The parents know the deceased baby is a boy and have already named him Philip. They have to make one last medical and moral decision regarding Philip, who they affectionately refer to as Pippo. The boy, Pippo, must be removed from the womb. There are two ways to go about it. One would be much easier on the mother, but would destroy Pippo’s body. The other would be more painful, both physically and emotionally, but would grant Pippo’s parents a great and powerful grace . . . the ability to love in the face of sorrow and the ability to respectfully say goodbye to a beloved. The parents choose the more difficult and less traveled road. The deceased Pippo is born whole.
Pippo’s perfect beauty is appreciated. He is wrapped in swaddling cloth. He is placed in a basket beside a cross and he his eventually buried. Sorrow and mourning are in plentiful supply.
Just down the hall, at the same hospital, is another mother who has also miscarried. She is a much younger mother and her baby is much farther along. Unbearable grief, mountainous in its gravity, descends upon this other mother. Some of the staff of the hospital, seeing the healing effect of Pippo’s mother’s decision, suggest the same for the young mother, who readily agrees.
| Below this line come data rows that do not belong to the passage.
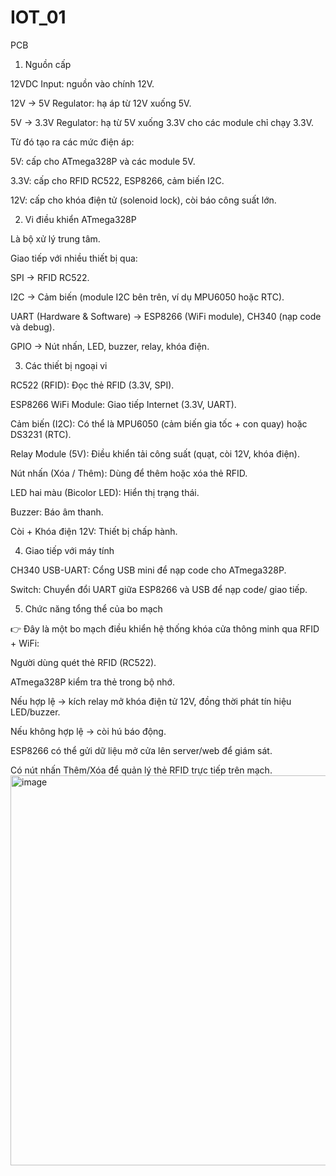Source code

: # IOT_01
PCB
1. Nguồn cấp

12VDC Input: nguồn vào chính 12V.

12V → 5V Regulator: hạ áp từ 12V xuống 5V.

5V → 3.3V Regulator: hạ từ 5V xuống 3.3V cho các module chỉ chạy 3.3V.

Từ đó tạo ra các mức điện áp:

5V: cấp cho ATmega328P và các module 5V.

3.3V: cấp cho RFID RC522, ESP8266, cảm biến I2C.

12V: cấp cho khóa điện tử (solenoid lock), còi báo công suất lớn.

2. Vi điều khiển ATmega328P

Là bộ xử lý trung tâm.

Giao tiếp với nhiều thiết bị qua:

SPI → RFID RC522.

I2C → Cảm biến (module I2C bên trên, ví dụ MPU6050 hoặc RTC).

UART (Hardware & Software) → ESP8266 (WiFi module), CH340 (nạp code và debug).

GPIO → Nút nhấn, LED, buzzer, relay, khóa điện.

3. Các thiết bị ngoại vi

RC522 (RFID): Đọc thẻ RFID (3.3V, SPI).

ESP8266 WiFi Module: Giao tiếp Internet (3.3V, UART).

Cảm biến (I2C): Có thể là MPU6050 (cảm biến gia tốc + con quay) hoặc DS3231 (RTC).

Relay Module (5V): Điều khiển tải công suất (quạt, còi 12V, khóa điện).

Nút nhấn (Xóa / Thêm): Dùng để thêm hoặc xóa thẻ RFID.

LED hai màu (Bicolor LED): Hiển thị trạng thái.

Buzzer: Báo âm thanh.

Còi + Khóa điện 12V: Thiết bị chấp hành.

4. Giao tiếp với máy tính

CH340 USB-UART: Cổng USB mini để nạp code cho ATmega328P.

Switch: Chuyển đổi UART giữa ESP8266 và USB để nạp code/ giao tiếp.

5. Chức năng tổng thể của bo mạch

👉 Đây là một bo mạch điều khiển hệ thống khóa cửa thông minh qua RFID + WiFi:

Người dùng quét thẻ RFID (RC522).

ATmega328P kiểm tra thẻ trong bộ nhớ.

Nếu hợp lệ → kích relay mở khóa điện tử 12V, đồng thời phát tín hiệu LED/buzzer.

Nếu không hợp lệ → còi hú báo động.

ESP8266 có thể gửi dữ liệu mở cửa lên server/web để giám sát.

Có nút nhấn Thêm/Xóa để quản lý thẻ RFID trực tiếp trên mạch.
<img width="871" height="624" alt="image" src="https://github.com/user-attachments/assets/1090b46f-5fb3-4a0e-9181-fb71622d9ae0" />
This young mother’s physician is a 40-ish woman who is vehemently pro-abortion. She consents to perform the procedure in an effort to help alleviate the young mother’s sorrow. After all, if it brought some comfort to the mother of Pippo, as the nursing staff maintain, then it may just do the same for her grieving patient.
The pro-abortion physician made a strictly clinical choice. The humanity of the miscarried child was not a factor. The physician, after all, was contentedly surfing through life on the tsunami of the pro-abortion mentality, which is, of course, just another expression of that ancient ripple where man insists on being the sole judge of truth. In this case, the self-made kings have declared that the preborn are not human beings, but only mere products of conception.
The 40-ish, pro-abortion physician’s heart suffers from the natural consequences of the ancient ripple. It is stony and cold, but sorrow is, as already mentioned, a little recognized forge. In the sorrow of Pippo’s death and in the sorrow of her patient’s miscarriage, the pro-abortion physician’s hardened heart is softened. The physician, cataracted all these years by the ancient ripple, finally sees real truth . . . a truth that exists even outside of her own, individual humanity.
After the procedure, as the pro-abortion physician looked upon her patient’s deceased child and upon the grieving love of that child’s mother, the pro-abortion physician cried, shuddered, ran to her office, locked the door, and sobbed; all of this evidence that a heart of stone has been miraculously transformed into a heart of flesh. The pro-abortion physician is now a pro-life physician.
Sorrow and grief . . . as horribly painful as they truly are . . . are a consequence of that ancient ripple. These awful consequences remind us of the folly of human pride, but they also can be transformative, as was the case with the formerly pro-abortion physician. Was all this a stupid accident? Or, were the life, death, and the mourning of Pippo an example of mercy and the divine toppling of evil, taking even its consequences and making it into an opportunity for grace, forgiveness, and redemption?